Por fim, o documento diz que “cabe ao município estabelecer as regras de funcionamento dos espaços públicos e privados em seu território e recomenda que os decretos municipais venham acompanhados de parecer dos COEs Municipais”.

A secretária de educação de Santo Augusto, Zaira Rotili, reafirmou o posicionamento alinhado a Amuceleiro, ou seja, pelo não retorno às atividades presenciais. “A grande maioria dos municípios optou pelo não retorno. Nós estamos querendo preservar vidas. A pandemia ainda não acabou. O Estado pode estar com menos casos, menos mortes, mas ainda não temos a estabilidade dos casos. A nossa posição é pela preservação da vida e seguir com as atividades à distância”, disse.

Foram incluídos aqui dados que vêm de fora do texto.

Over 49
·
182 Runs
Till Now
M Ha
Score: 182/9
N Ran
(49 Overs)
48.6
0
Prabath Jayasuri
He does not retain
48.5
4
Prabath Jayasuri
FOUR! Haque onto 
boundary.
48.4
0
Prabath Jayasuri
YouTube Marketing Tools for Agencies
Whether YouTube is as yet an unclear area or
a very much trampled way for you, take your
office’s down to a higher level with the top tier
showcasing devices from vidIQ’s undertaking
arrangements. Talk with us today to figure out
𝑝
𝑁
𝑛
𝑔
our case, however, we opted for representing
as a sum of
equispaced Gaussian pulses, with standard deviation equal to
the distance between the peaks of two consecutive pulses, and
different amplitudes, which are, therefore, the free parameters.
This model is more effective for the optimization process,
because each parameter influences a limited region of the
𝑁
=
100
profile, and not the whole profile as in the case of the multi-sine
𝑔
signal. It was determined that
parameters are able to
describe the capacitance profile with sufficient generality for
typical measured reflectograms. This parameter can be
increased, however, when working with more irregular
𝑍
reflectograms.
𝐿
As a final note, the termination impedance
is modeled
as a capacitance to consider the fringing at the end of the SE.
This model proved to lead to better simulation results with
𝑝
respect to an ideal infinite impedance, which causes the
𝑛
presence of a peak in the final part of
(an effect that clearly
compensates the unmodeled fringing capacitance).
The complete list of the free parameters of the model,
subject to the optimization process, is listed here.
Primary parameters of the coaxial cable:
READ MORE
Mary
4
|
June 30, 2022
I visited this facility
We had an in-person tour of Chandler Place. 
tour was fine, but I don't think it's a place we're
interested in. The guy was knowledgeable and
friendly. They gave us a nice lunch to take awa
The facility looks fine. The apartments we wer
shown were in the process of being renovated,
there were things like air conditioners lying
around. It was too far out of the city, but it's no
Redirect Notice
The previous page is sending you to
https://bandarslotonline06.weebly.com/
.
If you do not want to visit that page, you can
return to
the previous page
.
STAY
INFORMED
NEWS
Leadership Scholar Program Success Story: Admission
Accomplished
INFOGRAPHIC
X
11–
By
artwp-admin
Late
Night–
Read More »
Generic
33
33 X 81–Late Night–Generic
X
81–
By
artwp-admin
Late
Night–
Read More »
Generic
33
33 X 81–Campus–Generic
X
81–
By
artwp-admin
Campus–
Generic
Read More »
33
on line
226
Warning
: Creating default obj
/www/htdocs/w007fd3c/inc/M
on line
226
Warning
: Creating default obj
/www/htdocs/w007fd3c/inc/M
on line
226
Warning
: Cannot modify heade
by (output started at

Segundo ela, uma reunião acontecerá na próxima segunda-feira, 19 de outubro, onde reunirá os componentes do COE (Centro de Operações para Emergência em Saúde para Educação) para um novo posicionamento. “A própria pesquisa que fizemos enquanto secretaria de educação deve ser respeitada, onde mais de 80% dos pais disseram que não enviariam seus filhos para as aulas”, finalizou.